Journalist Glenn Greenwald says he fears arrest in UK
Reporter who covered Edward Snowden’s NSA revelations says he won’t visit UK because he ‘doesn’t trust’ the authorities
Glenn Greenwald, the Pulitzer Prize winning journalist who worked on stories about Edward Snowden’s NSA revelations, says he is unwilling to visit the UK because he fears arrest and “doesn’t trust” the authorities there.
Greenwald, who lives in Rio, rose to fame after his scoop in the Guardian newspaper detailing how the U.S. National Security Agency was snooping on the lives of millions of Americans.
The journalist’s partner David Miranda was detained at Heathrow airport last August under the UK’s terrorism act, with officials claiming he was carrying 58,000 classified documents on a hard drive.
Greenwald now says he will not visit the UK, and has omitted the country from an upcoming book tour, the Guardian reported.
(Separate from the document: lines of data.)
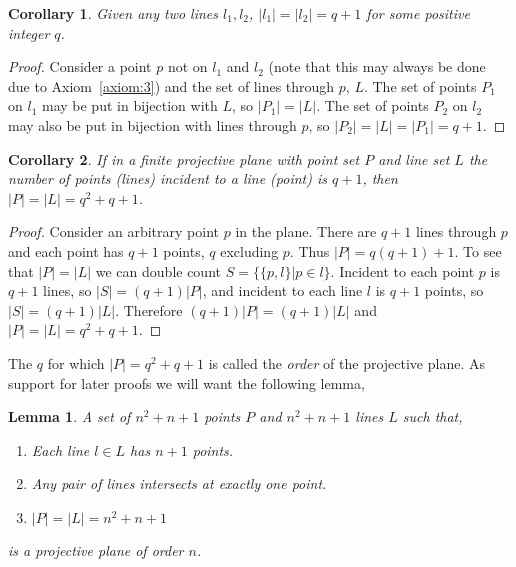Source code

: \documentclass{article}
\newtheorem{lemma}{Lemma}
\newtheorem{corollary}{Corollary}
\begin{document}
    \begin{corollary}
        Given any two lines \(l_1, l_2\), \(|l_1| = |l_2| = q + 1\) for some positive integer \(q\).
    \end{corollary}
    \begin{proof}
        Consider a point \(p\) not on \(l_1\) and \(l_2\) (note that this may always be done due to Axiom~\ref{axiom:3}) and the set of lines through \(p\), \(L\). The set of points \(P_1\) on \(l_1\) may be put in bijection with \(L\), so \(|P_1| = |L|\). The set of points \(P_2\) on \(l_2\) may also be put in bijection with lines through \(p\),
        so \(|P_2| = |L| = |P_1| = q + 1\).
    \end{proof}

    \begin{corollary}
        If in a finite projective plane with point set \(P\) and line set \(L\) the number of points (lines) incident to a line (point) is \(q + 1\), then \(|P| = |L| = q^2 + q + 1\).
    \end{corollary}
    \begin{proof}\label{cor:p-count}
        Consider an arbitrary point \(p\) in the plane. There are \(q + 1\) lines through \(p\) and each point has \(q + 1\) points, \(q\) excluding \(p\). Thus \(|P| = q(q + 1) + 1\).
        To see that \(|P| = |L|\) we can double count \(S = \{\{p, l\} | p \in l\}\). Incident to each point \(p\) is \(q + 1\) lines, so \(|S| = (q + 1)|P|\), and incident to each line \(l\) is \(q + 1\) points, so \(|S| = (q + 1)|L|\). Therefore \((q + 1)|P| = (q + 1)|L|\) and \(|P| = |L| = q^2 + q + 1\).
    \end{proof}

The \(q\) for which \(|P| = q^2 + q + 1\) is called the \textit{order} of the projective plane.
    As support for later proofs we will want the following lemma,

    \begin{lemma}\label{lemma:easy-proj}
      A set of \(n^{2} + n + 1\) points \(P\) and \(n^{2} + n + 1\) lines \(L\) such that,

      \begin{enumerate}
        \item Each line \(l \in L\) has \(n + 1\) points.
        \item Any pair of lines intersects at exactly one point.
              \item \(|P| = |L| = n^{2} + n + 1\)
      \end{enumerate}

      is a projective plane of order \(n\).
    \end{lemma}
\end{document}
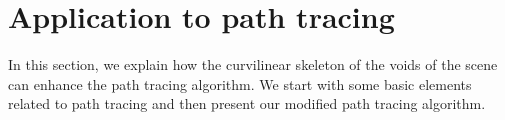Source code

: \section{Application to path tracing}
\label{sec::appli_pathtrace}

In this section, we explain how the curvilinear skeleton of the voids of the scene can enhance the path tracing algorithm. We start with some basic elements related to path tracing and then present our modified path tracing algorithm.

%
%
%
%
%
%
%
%
%
%
%
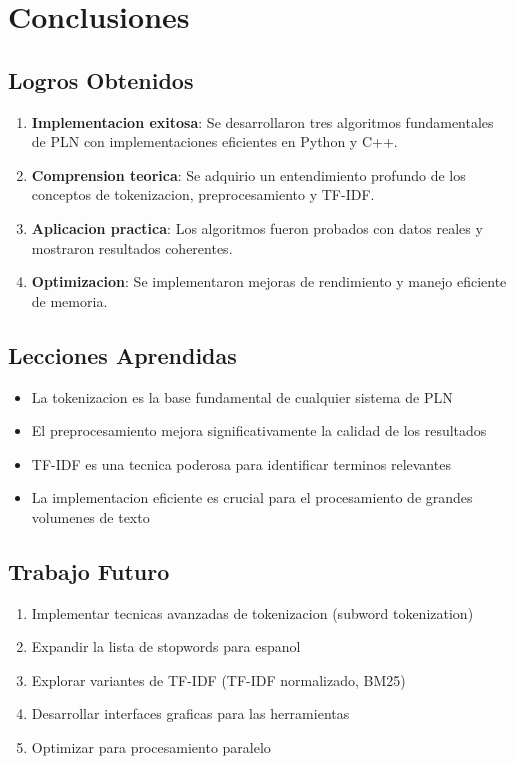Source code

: \documentclass[12pt,a4paper]{article}
\begin{document}
\newpage

\section{Conclusiones}

\subsection{Logros Obtenidos}

\begin{enumerate}
    \item \textbf{Implementacion exitosa}: Se desarrollaron tres algoritmos fundamentales de PLN con implementaciones eficientes en Python y C++.
    
    \item \textbf{Comprension teorica}: Se adquirio un entendimiento profundo de los conceptos de tokenizacion, preprocesamiento y TF-IDF.
    
    \item \textbf{Aplicacion practica}: Los algoritmos fueron probados con datos reales y mostraron resultados coherentes.
    
    \item \textbf{Optimizacion}: Se implementaron mejoras de rendimiento y manejo eficiente de memoria.
\end{enumerate}

\subsection{Lecciones Aprendidas}

\begin{itemize}
    \item La tokenizacion es la base fundamental de cualquier sistema de PLN
    \item El preprocesamiento mejora significativamente la calidad de los resultados
    \item TF-IDF es una tecnica poderosa para identificar terminos relevantes
    \item La implementacion eficiente es crucial para el procesamiento de grandes volumenes de texto
\end{itemize}

\subsection{Trabajo Futuro}

\begin{enumerate}
    \item Implementar tecnicas avanzadas de tokenizacion (subword tokenization)
    \item Expandir la lista de stopwords para espanol
    \item Explorar variantes de TF-IDF (TF-IDF normalizado, BM25)
    \item Desarrollar interfaces graficas para las herramientas
    \item Optimizar para procesamiento paralelo
\end{enumerate}
\end{document}
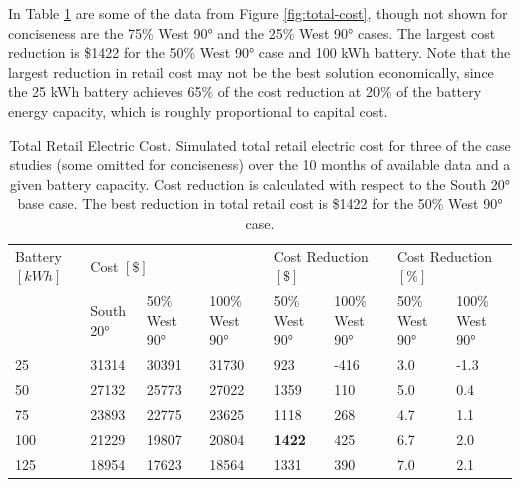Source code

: \documentclass[journal,article,submit,pdftex,moreauthors]{Definitions/mdpi}
\begin{document}
In Table \ref{tab:total-cost} are some of the data from Figure \ref{fig:total-cost}, though not shown for conciseness are the 75\% West 90° and the 25\% West 90° cases. The largest cost reduction is \$1422 for the 50\% West 90° case and 100 kWh battery. Note that the largest reduction in retail cost may not be the best solution economically, since the 25 kWh battery achieves 65\% of the cost reduction at 20\% of the battery energy capacity, which is roughly proportional to capital cost.

\begin{table}[!h]
  \centering
  \caption{Total Retail Electric Cost. Simulated total retail electric cost for three of the case studies (some omitted for conciseness) over the 10 months of available data and a given battery capacity. Cost reduction is calculated with respect to the South 20° base case. The best reduction in total retail cost is \$1422 for the 50\% West 90° case.}
  \label{tab:total-cost}
  \begin{tabularx}{\textwidth}{XXXXXXXX}
    \toprule
    Battery $[kWh]$ & \multicolumn{3}{l}{Cost $[\$]$} & \multicolumn{2}{l}{Cost Reduction $[\$]$} & \multicolumn{2}{l}{Cost Reduction $[\%]$}                                                                   \\
                    & South 20°                       & 50\% West 90°                             & 100\% West 90°                            & 50\% West 90° & 100\% West 90° & 50\% West 90° & 100\% West 90° \\
    \midrule
    25              & 31314                           & 30391                                     & 31730                                     & 923           & -416           & 3.0           & -1.3           \\
    50              & 27132                           & 25773                                     & 27022                                     & 1359          & 110            & 5.0           & 0.4            \\
    75              & 23893                           & 22775                                     & 23625                                     & 1118          & 268            & 4.7           & 1.1            \\
    100             & 21229                           & 19807                                     & 20804                                     & \textbf{1422} & 425            & 6.7           & 2.0            \\
    125             & 18954                           & 17623                                     & 18564                                     & 1331          & 390            & 7.0           & 2.1            \\

\end{tabularx}
\end{table}
\end{document}
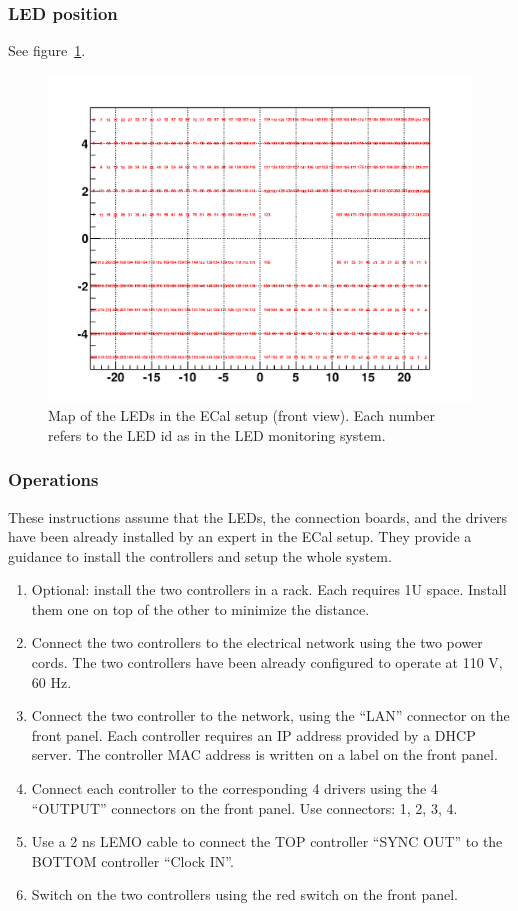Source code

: \documentclass[12pt]{article}
\begin{document}
\subsubsection{LED position}

See figure~\ref{figLED}.

\begin{figure}
\center
\includegraphics[width=\textwidth]{LedPosition.png}
\caption{\small \label{figLED} Map of the LEDs in the ECal setup (front view). Each number refers to the LED id as in the LED monitoring system.}
\end{figure}

\subsubsection{Operations}

These instructions assume that the LEDs, the connection boards, and the drivers have been already installed by an expert in the ECal setup. They provide a guidance to install the controllers and setup the whole system.

\begin{enumerate}
\item{Optional: install the two controllers in a rack. Each requires 1U space. Install them one on top of the other to minimize the distance.}
\item{Connect the two controllers to the electrical network using the two power cords. The two controllers have been already configured to operate at 110 V, 60 Hz.}
\item{Connect the two controller to the network, using the ``LAN'' connector on the front panel. Each controller requires an IP address provided by a DHCP server. The controller MAC address is written on a label on the front panel.}
\item{Connect each controller to the corresponding 4 drivers using the 4 ``OUTPUT'' connectors on the front panel. Use connectors: 1, 2, 3, 4.}
\item{Use a 2 ns LEMO cable to connect the TOP controller ``SYNC OUT'' to the BOTTOM controller ``Clock IN''.}
\item{Switch on the two controllers using the red switch on the front panel.}
\end{enumerate}
\end{document}
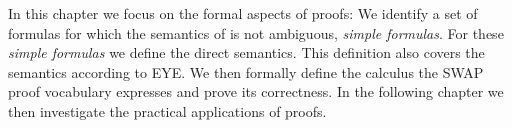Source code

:In this chapter we focus on the formal aspects of proofs:
We identify a set of formulas for which the semantics of \nthree is not ambiguous, \emph{simple formulas}.
For these \emph{simple formulas} we define the direct semantics. This definition also covers the semantics according to EYE.
We then formally define the calculus the SWAP proof vocabulary expresses and prove its correctness. 
In the following chapter we then investigate the practical applications of \nthree proofs.


% 





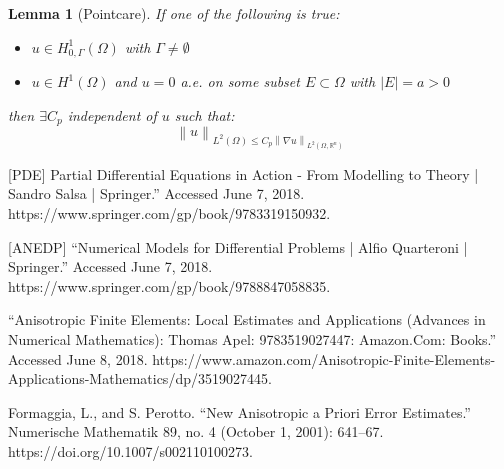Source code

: \documentclass[conference]{IEEEtran}
\newcommand{\norm}[1]{\left\lVert#1\right\rVert}
\newtheorem{theorem}{Theorem}[section]
\newtheorem{lemma}[theorem]{Lemma}
\begin{document}
\begin{lemma}[Pointcare]
\label{th:pointcare}
If one of the following is true:
\begin{itemize}
\item $u \in H^1_{0,\Gamma}(\Omega)$ with $\Gamma \neq \emptyset$ \\
\item $u \in H^1(\Omega) $ and $u=0$ a.e. on some subset $E\subset \Omega $ with $|E|=a>0$ \\
\end{itemize}

then $\exists C_p$ independent of $u$ such that:
\begin{equation}
	\norm{u}_{L^2(\Omega) \leq C_p \norm{\nabla u}_{L^2(\Omega,\mathbb{R}^n)}}	
\end{equation}
\end{lemma}

%


\begin{thebibliography}{1}

[PDE]
Partial Differential Equations in Action - From Modelling to Theory | Sandro Salsa | Springer.” Accessed June 7, 2018. https://www.springer.com/gp/book/9783319150932.

[ANEDP]
“Numerical Models for Differential Problems | Alfio Quarteroni | Springer.” Accessed June 7, 2018. https://www.springer.com/gp/book/9788847058835.

“Anisotropic Finite Elements: Local Estimates and Applications (Advances in Numerical Mathematics): Thomas Apel: 9783519027447: Amazon.Com: Books.” Accessed June 8, 2018. https://www.amazon.com/Anisotropic-Finite-Elements-Applications-Mathematics/dp/3519027445.

Formaggia, L., and S. Perotto. “New Anisotropic a Priori Error Estimates.” Numerische Mathematik 89, no. 4 (October 1, 2001): 641–67. https://doi.org/10.1007/s002110100273.



\end{thebibliography}
\end{document}
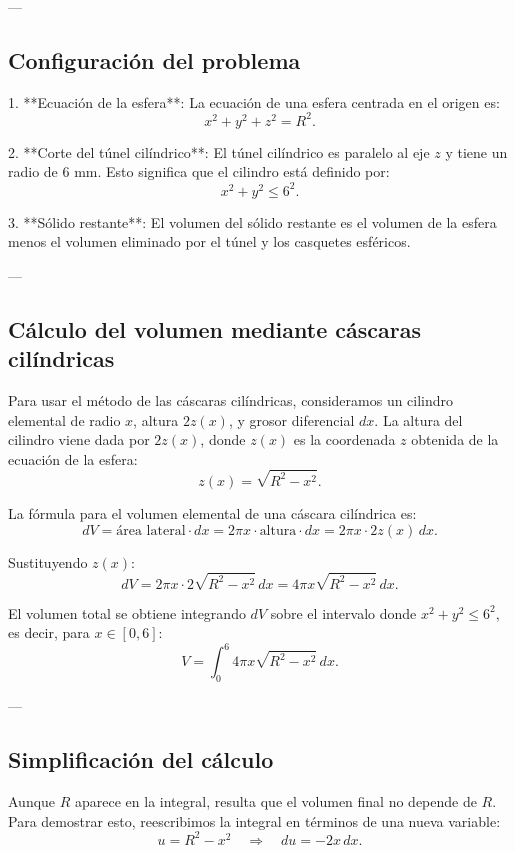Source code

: \documentclass[11pt,letterpaper]{article}
\begin{document}
---

\subsection*{Configuración del problema}

1. **Ecuación de la esfera**: 
 La ecuación de una esfera centrada en el origen es:
 \[
 x^2 + y^2 + z^2 = R^2.
 \]

2. **Corte del túnel cilíndrico**: 
 El túnel cilíndrico es paralelo al eje \(z\) y tiene un radio de 6 mm. Esto significa que el cilindro está definido por:
 \[
 x^2 + y^2 \leq 6^2.
 \]

3. **Sólido restante**: 
 El volumen del sólido restante es el volumen de la esfera menos el volumen eliminado por el túnel y los casquetes esféricos.

---

\subsection*{Cálculo del volumen mediante cáscaras cilíndricas}

Para usar el método de las cáscaras cilíndricas, consideramos un cilindro elemental de radio \(x\), altura \(2z(x)\), y grosor diferencial \(dx\). La altura del cilindro viene dada por \(2z(x)\), donde \(z(x)\) es la coordenada \(z\) obtenida de la ecuación de la esfera:
\[
z(x) = \sqrt{R^2 - x^2}.
\]

La fórmula para el volumen elemental de una cáscara cilíndrica es:
\[
dV = \text{área lateral} \cdot dx = 2\pi x \cdot \text{altura} \cdot dx = 2\pi x \cdot 2z(x) \, dx.
\]

Sustituyendo \(z(x)\):
\[
dV = 2\pi x \cdot 2\sqrt{R^2 - x^2} \, dx = 4\pi x \sqrt{R^2 - x^2} \, dx.
\]

El volumen total se obtiene integrando \(dV\) sobre el intervalo donde \(x^2 + y^2 \leq 6^2\), es decir, para \(x \in [0, 6]\):
\[
V = \int_{0}^{6} 4\pi x \sqrt{R^2 - x^2} \, dx.
\]

---

\subsection*{Simplificación del cálculo}

Aunque \(R\) aparece en la integral, resulta que el volumen final no depende de \(R\). Para demostrar esto, reescribimos la integral en términos de una nueva variable:
\[
u = R^2 - x^2 \quad \Rightarrow \quad du = -2x \, dx.
\]
\end{document}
“I don’t trust them not to detain me, interrogate me and even arrest me. Their behavior has been so extreme and offensive, and the political and media class was so supportive of it, that I feel uncomfortable with the entire atmosphere,” Greenwald told the newspaper.
The new book ‘No Place to Hide’, which details the emergence of the NSA story, is published on 13 May. Greenwald, having quit his post at the Guardian, now works for a new media organization called the Intercept, which is funded by billionaire eBay founder Pierre Omidyar.